Simon Philip de Vries was zionist, rabbijn, publicist en leraar Hebreeuws. Hij groeide op in de Achterhoek en ging naar sjoel in Borculo waar hij ook Joodse les kreeg. Op advies van zijn onderwijzer gaat hij op 13-jarige leeftijd studeren aan het Nederlands Israëlietisch Seminarium in Amsterdam. In 1892 studeert hij af als maggied. Hij is dan net benoemd tot leraar-secretaris van de Joodse gemeente in Haarlem. Daarnaast is hij de geestelijke verzorger van Joodse patiënten in de toenmalige psychiatrische inrichting Meerenberg. Naar aanleiding van zijn 40-jarig jubileum bij de Joodse gemeente Haarlem en als blijk voor zijn ‘studie der Joodsche wetenschap’ verleent opperrabbijn Onderwijzer De Vries de moré-titel.
In tegenstelling tot de heersende norm, was Simon de Vries een overtuigd zionist. In zijn ogen was het zionisme de vervulling van het profetische ideaal. Dat bracht hem in conflict met orthodoxe tegenstanders die het politieke zionisme afwezen. En dat leidde onder meer tot een heftige polemiek met rabbijn Wagenaar.

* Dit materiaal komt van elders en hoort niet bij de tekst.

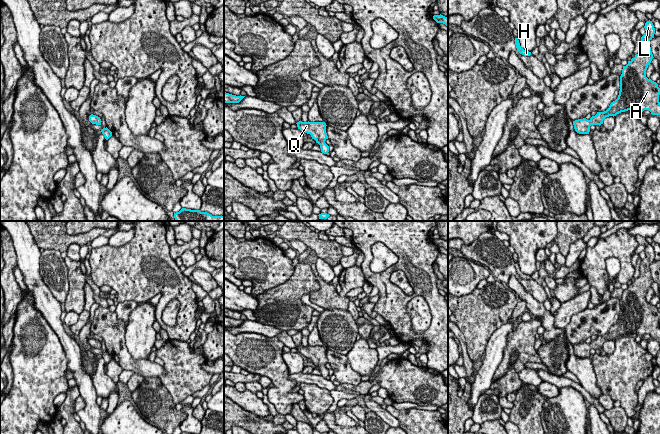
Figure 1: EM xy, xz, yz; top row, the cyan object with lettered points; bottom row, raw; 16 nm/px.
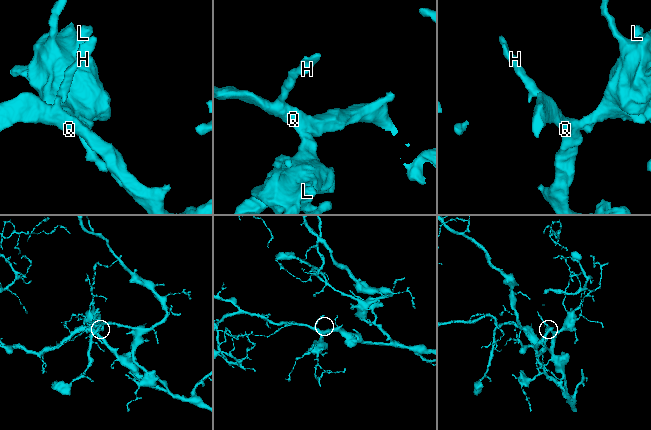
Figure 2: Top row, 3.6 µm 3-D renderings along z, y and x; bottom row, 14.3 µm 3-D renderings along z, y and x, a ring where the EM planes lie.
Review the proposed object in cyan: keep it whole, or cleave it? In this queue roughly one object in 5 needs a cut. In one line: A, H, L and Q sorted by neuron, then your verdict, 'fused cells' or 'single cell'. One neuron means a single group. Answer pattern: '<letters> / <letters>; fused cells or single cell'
A H L Q; single cell

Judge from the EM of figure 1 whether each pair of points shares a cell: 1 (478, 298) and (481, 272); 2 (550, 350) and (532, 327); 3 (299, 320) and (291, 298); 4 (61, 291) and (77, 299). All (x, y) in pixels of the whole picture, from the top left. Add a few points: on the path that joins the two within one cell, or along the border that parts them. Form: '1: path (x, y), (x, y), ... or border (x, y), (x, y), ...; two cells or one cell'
1: border (476, 287), (471, 292), (458, 297); two cells
2: border (536, 351), (542, 362); two cells
3: path (295, 315), (292, 303); one cell
4: border (66, 270), (68, 293), (63, 302); two cells

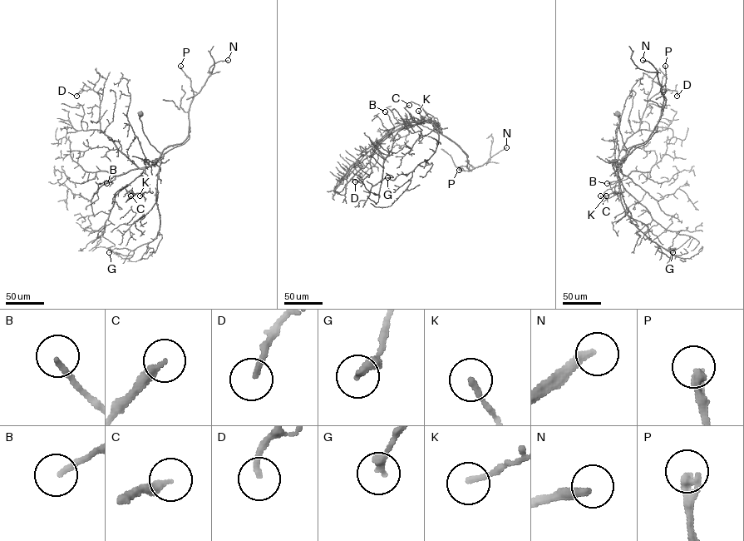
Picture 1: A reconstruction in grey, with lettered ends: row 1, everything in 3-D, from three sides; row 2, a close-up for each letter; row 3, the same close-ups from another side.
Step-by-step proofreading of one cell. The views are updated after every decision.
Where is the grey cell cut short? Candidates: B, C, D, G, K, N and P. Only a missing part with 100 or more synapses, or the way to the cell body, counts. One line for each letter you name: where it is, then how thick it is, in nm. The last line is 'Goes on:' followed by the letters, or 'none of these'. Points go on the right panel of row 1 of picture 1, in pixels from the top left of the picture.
N: place (642, 60); calibre 280 nm
Goes on: N

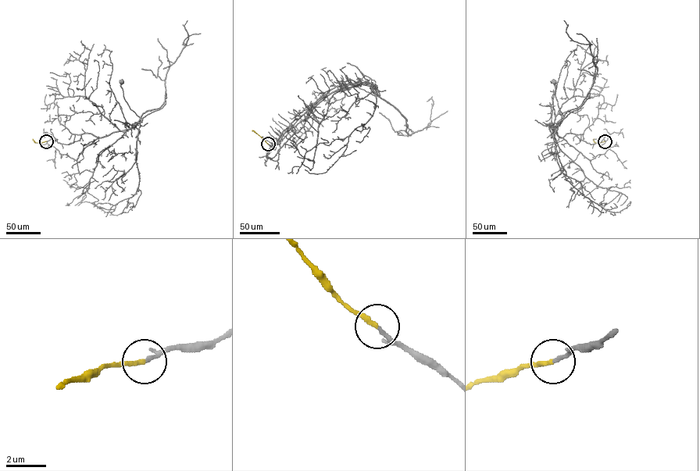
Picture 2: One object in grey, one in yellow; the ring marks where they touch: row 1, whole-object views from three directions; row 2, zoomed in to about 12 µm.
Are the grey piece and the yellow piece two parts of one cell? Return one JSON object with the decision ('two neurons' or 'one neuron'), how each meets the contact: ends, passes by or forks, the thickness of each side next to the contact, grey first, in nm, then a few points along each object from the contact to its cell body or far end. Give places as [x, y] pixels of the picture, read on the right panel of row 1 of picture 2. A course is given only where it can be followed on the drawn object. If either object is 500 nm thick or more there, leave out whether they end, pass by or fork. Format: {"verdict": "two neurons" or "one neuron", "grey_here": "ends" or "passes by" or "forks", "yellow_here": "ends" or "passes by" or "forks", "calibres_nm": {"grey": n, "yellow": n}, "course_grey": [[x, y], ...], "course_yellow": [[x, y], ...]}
{"verdict": "one neuron", "grey_here": "passes by", "yellow_here": "ends", "calibres_nm": {"grey": 130, "yellow": 240}, "course_grey": [[605, 141], [609, 134], [591, 144], [574, 134], [558, 135], [553, 129], [563, 115], [553, 82]], "course_yellow": [[605, 141], [594, 142], [594, 138]]}

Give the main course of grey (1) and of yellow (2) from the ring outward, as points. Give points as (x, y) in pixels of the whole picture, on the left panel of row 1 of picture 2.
1: (46, 141), (51, 134), (69, 144), (84, 133), (101, 137), (133, 127), (140, 117), (124, 99), (121, 82)
2: (46, 141), (35, 142), (32, 138)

De Vries publiceerde diverse artikelen op Joods gebied, was een tijdje vaste medewerker van het Centraal Blad voor de Israëlieten in Nederland en had een vaste rubriek, Joodse Kroniek, in de Oprechte Haarlemse Courant.

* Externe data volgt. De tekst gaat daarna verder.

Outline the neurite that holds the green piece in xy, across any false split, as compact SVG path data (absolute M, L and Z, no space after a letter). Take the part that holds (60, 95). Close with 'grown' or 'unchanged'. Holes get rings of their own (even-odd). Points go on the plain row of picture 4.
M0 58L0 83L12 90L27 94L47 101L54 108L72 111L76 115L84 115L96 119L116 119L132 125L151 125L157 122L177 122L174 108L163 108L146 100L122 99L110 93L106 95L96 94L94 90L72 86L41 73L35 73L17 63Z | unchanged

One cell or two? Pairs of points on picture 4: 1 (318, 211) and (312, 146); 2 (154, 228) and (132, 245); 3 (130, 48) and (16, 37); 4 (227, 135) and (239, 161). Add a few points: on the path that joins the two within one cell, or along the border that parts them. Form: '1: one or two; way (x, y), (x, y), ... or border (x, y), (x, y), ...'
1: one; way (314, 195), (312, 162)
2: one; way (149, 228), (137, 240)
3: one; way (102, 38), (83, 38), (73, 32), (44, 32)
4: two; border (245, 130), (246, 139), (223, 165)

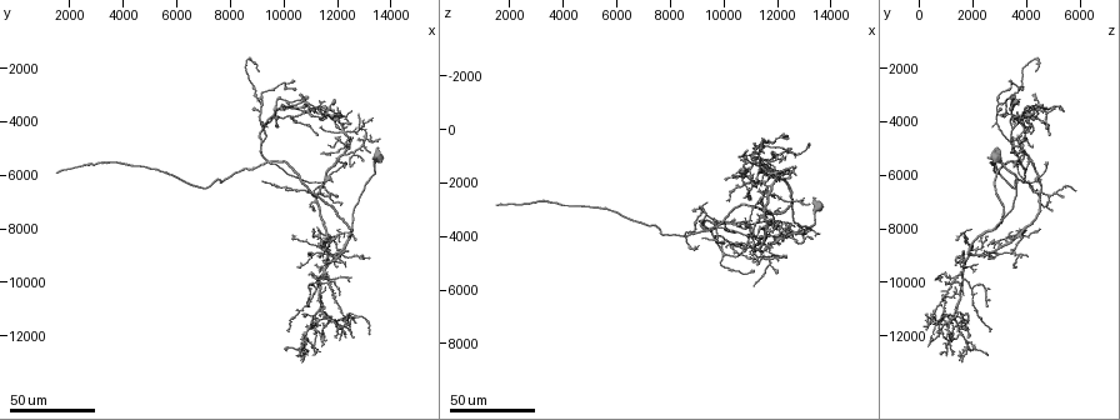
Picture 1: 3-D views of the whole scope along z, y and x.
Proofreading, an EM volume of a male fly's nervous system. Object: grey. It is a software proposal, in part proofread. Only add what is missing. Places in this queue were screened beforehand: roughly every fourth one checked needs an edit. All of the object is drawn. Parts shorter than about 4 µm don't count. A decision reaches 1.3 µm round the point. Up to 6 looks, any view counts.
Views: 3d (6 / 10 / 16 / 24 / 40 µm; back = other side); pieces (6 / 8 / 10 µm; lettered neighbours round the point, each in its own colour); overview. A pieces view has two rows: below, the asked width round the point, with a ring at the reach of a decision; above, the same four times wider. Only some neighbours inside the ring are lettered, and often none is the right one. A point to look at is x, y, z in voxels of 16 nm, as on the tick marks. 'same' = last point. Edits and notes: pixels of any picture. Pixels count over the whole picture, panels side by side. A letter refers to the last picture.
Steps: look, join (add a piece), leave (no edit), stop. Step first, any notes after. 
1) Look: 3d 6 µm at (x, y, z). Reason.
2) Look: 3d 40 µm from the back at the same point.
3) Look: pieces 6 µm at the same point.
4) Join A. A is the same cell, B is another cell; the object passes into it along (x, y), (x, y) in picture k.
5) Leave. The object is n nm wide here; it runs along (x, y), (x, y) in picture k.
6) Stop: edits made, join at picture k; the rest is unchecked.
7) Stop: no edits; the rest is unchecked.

Look: 3d 24 µm at (10900, 10900, 2600). End of a long branch.

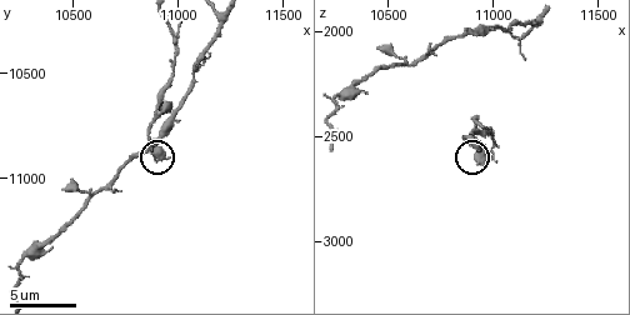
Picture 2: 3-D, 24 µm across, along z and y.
Look: pieces 10 µm at (10960, 10900, 2540).

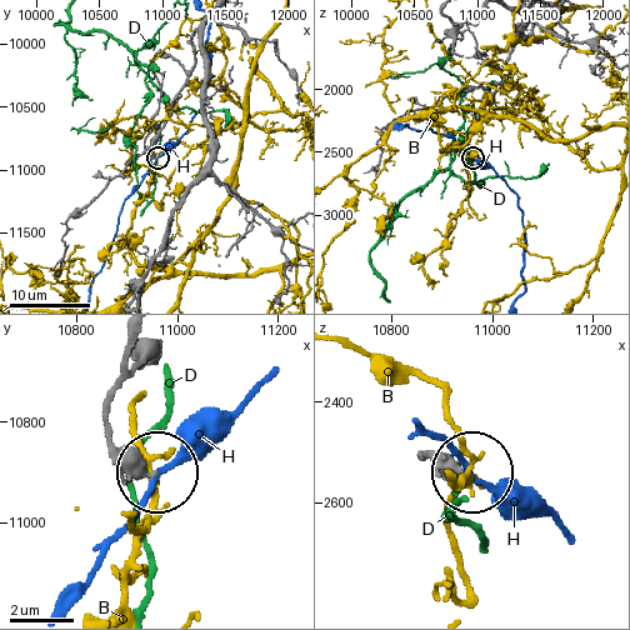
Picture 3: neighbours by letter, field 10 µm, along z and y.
Leave. B, D and H are other cells; it runs along (135, 336), (103, 425), (110, 441), (156, 474) in picture 3; no lettered piece goes on from it.

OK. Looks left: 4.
Look: 3d 40 µm at (10400, 9400, 3700). Long arm stops here.

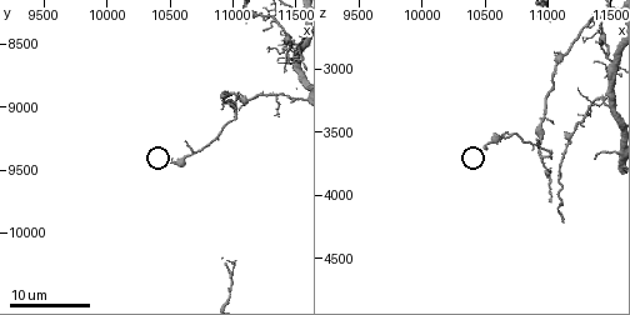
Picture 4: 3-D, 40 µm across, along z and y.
Look: pieces 10 µm at (10500, 9440, 3600).

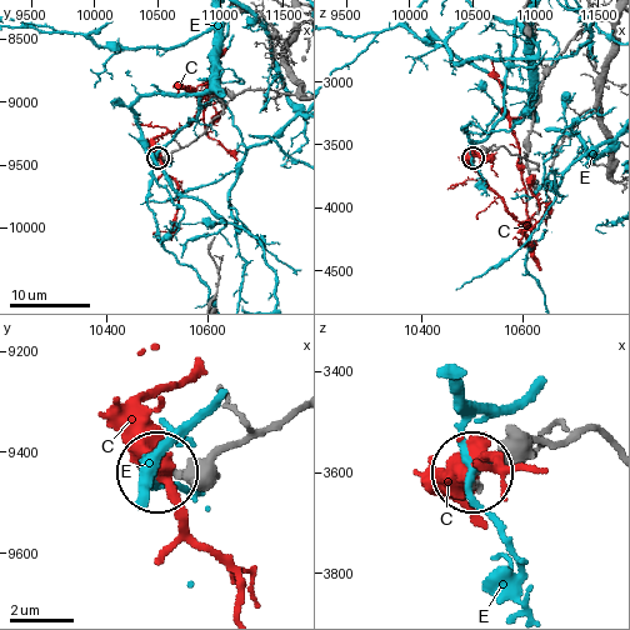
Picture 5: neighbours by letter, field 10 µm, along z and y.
Leave. The object is 190 nm wide here; C and E are other cells; none of them fits.

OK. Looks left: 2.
Look: 3d 24 µm at (12300, 5600, 4100). Tapers out.

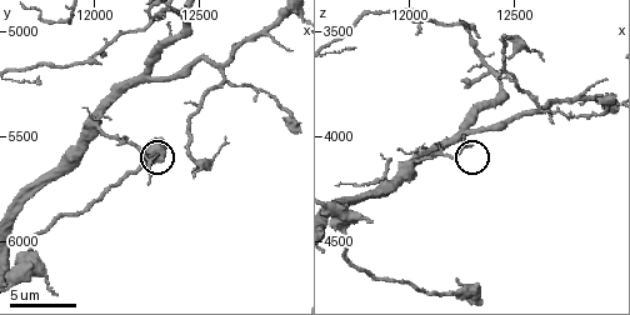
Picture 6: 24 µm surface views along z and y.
Look: pieces 10 µm at (12250, 5720, 4010).

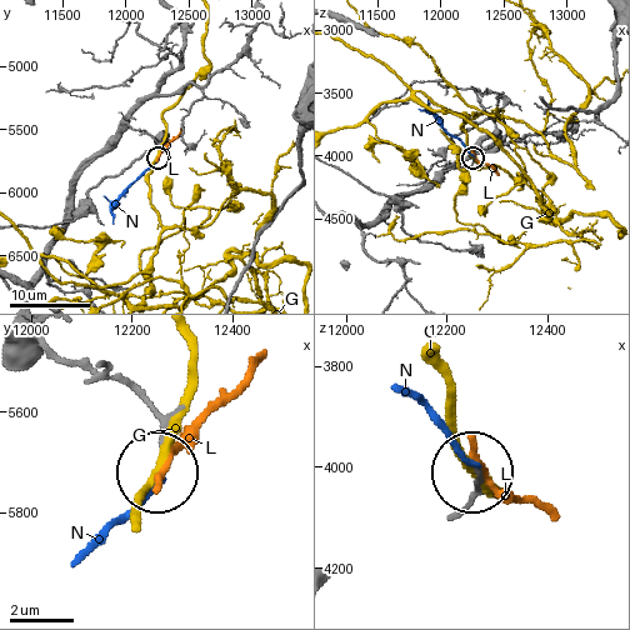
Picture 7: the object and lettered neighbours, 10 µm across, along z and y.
Leave. G, L and N are other cells; it runs along (25, 351), (81, 359), (130, 384), (159, 424), (163, 469) in picture 7; none of them fits.

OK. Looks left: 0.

In 1940 neemt rabbijn De Vries afscheid van zijn gemeente. In 1942 verhuist hij naar Amsterdam. Op 11 januari 1944 wordt hij samen met zijn vrouw via Westerbork getransporteerd naar Bergen-Belsen. Beiden vonden daar de dood.
Simon Philip de Vries was de zoon van Manuel de Vries (veehandelaar en wever) en Rosette Spier. Hij trouwt op 7 maart 1894 met Judith de Jong. Zij krijgen 9 kinderen.